I was recently reading a column by modern philosopher Richard Lederer encouraging us to be thankful for this specific sequence of events that caused you, specifically, to join us here in the universe and have the ability to argue with strangers on the internet.

Consider if just one of your ancestors ten generations earlier hadn’t been in the mood for some Enlightment lovin’ the night one of your ninth-generation ancestors was conceived, you wouldn’t be here.

Or maybe you’d be here, but you’d be a fan of Coltrane instead of Miles Davis. Maybe instead of working as mid-level executive, you’d be constantly trying to invade Poland.

We may not agree on everything, but imagine how many things had to go just right for all of us to make it this far.

As a hip, young millennial, I was recently watching the last episode of Family Ties.

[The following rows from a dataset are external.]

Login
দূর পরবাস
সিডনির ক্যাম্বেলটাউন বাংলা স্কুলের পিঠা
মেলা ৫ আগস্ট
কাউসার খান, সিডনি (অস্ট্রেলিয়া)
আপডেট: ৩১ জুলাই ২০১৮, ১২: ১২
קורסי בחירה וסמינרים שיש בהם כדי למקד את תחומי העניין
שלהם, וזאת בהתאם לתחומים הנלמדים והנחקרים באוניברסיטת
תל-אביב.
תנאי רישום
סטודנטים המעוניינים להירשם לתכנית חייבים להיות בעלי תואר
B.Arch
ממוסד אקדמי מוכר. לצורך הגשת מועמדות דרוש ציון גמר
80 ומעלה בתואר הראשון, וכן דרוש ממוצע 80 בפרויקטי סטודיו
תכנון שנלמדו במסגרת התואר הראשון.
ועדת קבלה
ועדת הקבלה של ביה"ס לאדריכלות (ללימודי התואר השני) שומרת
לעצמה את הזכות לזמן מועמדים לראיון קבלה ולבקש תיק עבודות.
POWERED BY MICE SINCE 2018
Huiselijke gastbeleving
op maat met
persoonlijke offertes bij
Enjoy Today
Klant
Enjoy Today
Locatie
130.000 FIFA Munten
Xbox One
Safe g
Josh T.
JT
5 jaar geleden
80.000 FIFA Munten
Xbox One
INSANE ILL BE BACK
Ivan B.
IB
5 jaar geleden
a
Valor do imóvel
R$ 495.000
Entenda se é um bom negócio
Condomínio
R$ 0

In his valedictory speech, Alex P. Keaton foreshadows the conflict we’re dealing with now, citing a Jean-Paul Sartre quote, “Hell is other people.” Here he is with Sartre looking understandably bewildered at something Shakespeare just said.

“But I think he’s only half right because heaven is other people, too,” Keaton continues. “After all, when you get right down to it, we are all we’ve got. No matter how much we may argue, fight or hurt one another, in the end, we just keep running back for more because we’re human, and for some strange, unexplainable reason, we need each other. Maybe that’s the only real wisdom any of us will ever have.”

Meantime, a sitcom about a conservative triceratops moving in with a liberal brontosaurus who identifies as an apatosaur is just what our society needs right now.